かつてメンバーからそう告げられたことがありました。

いえいえ、社長は言っている事とやっている事は違わないよ。心からそう思っていたし伝えもしましたが、残念ながらそのメンバーの翻意は得られませんでした。

「言っている事とやっている事が違う!」というのは社長だけに向けられた言葉ではなく私に対しても向けられたものだと後になって知りました。

その時は「なんでわかってもらえないんだろう・・・・」と悩んだりもしましたが、今振り返ってみると、メンバー君の方が正しくて、私たちは言っている事を正しく行っていなかったのかもしれません。

経営とか育成とかそういうものを隠れ蓑にして、常日頃言っている事をどんな状況においても誠実に実行していたかというと、そうではなかったと思います。

例えば昨日のブログで触れた、本人のためにはこの会社以外の方が成長できるからと退職勧奨することもその一つです。

社長がこう言ったから。3年後を見据えたら今こうしなければいけないから。お客様のためにはこうした方が良いから。言い訳はつきません。

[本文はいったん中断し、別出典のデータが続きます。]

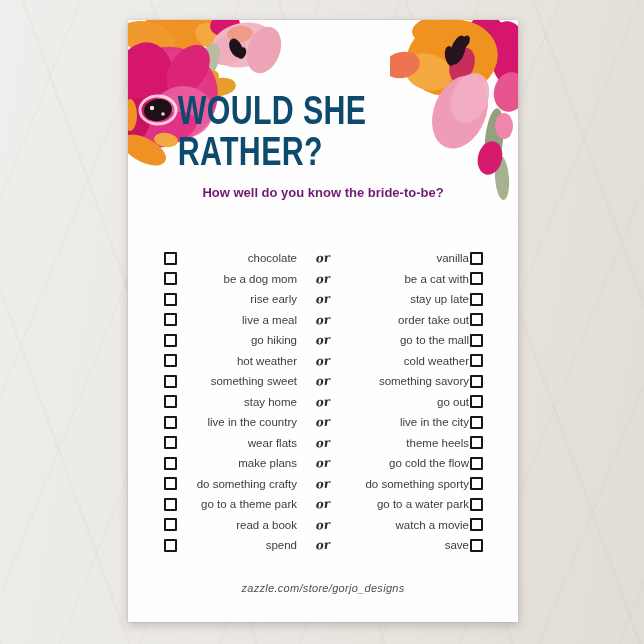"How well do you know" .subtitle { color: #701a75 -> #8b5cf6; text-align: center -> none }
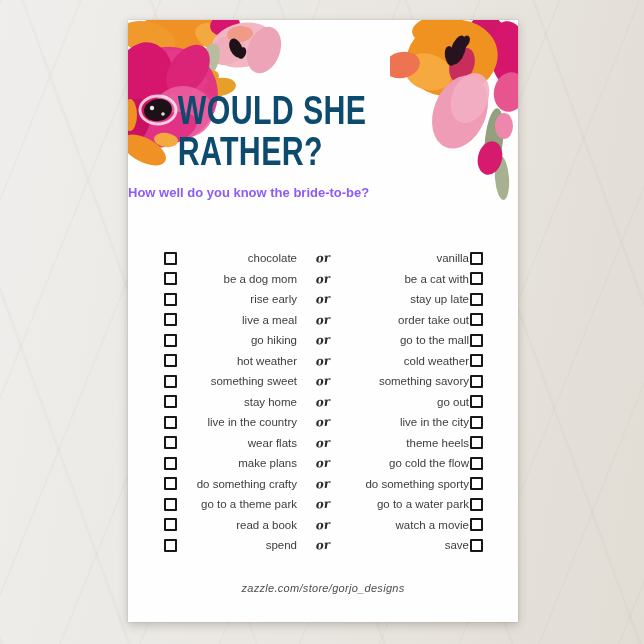"vanilla" .right-opt { text-align: right -> left }
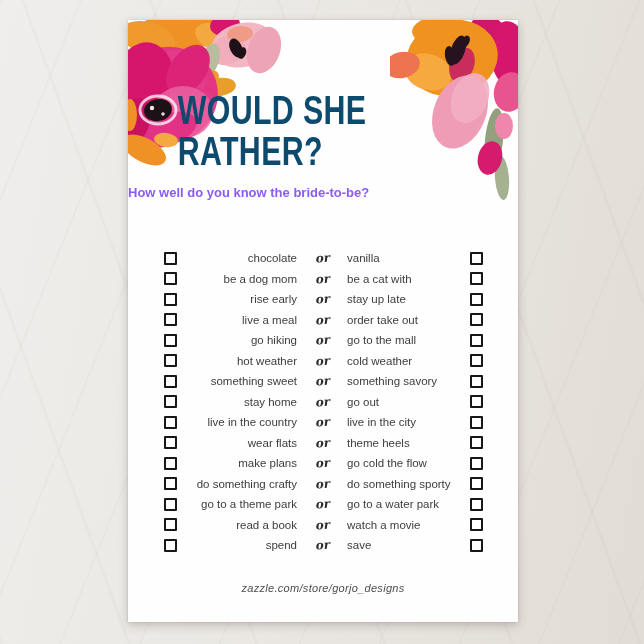"zazzle.com/store/gorjo_designs" div.footer { html: <div>zazzle.com/store/gorjo_designs</div> -> none }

でもメンバーからしてみたら、普段どんなに立派なコトを言っていても、それが実際に行動に落ちていないとなると、そんな上司にはついていきたいとは思わないでしょう。

 

悲しいかな、人材業界の内側は言っている事(伝えている事)と実際にその社内で行われている事がかけ離れている場合が多いと言われています。

常にわが身に問いかけます。

「君子は諸(これ)を己に求む。小人は諸を人に求む。」

 

自分の言葉には責任を持ち、できないコト、実践していないコト、上滑りなコトは人に説くようなことはしない。

しっかりと心に留めておきたいと思います。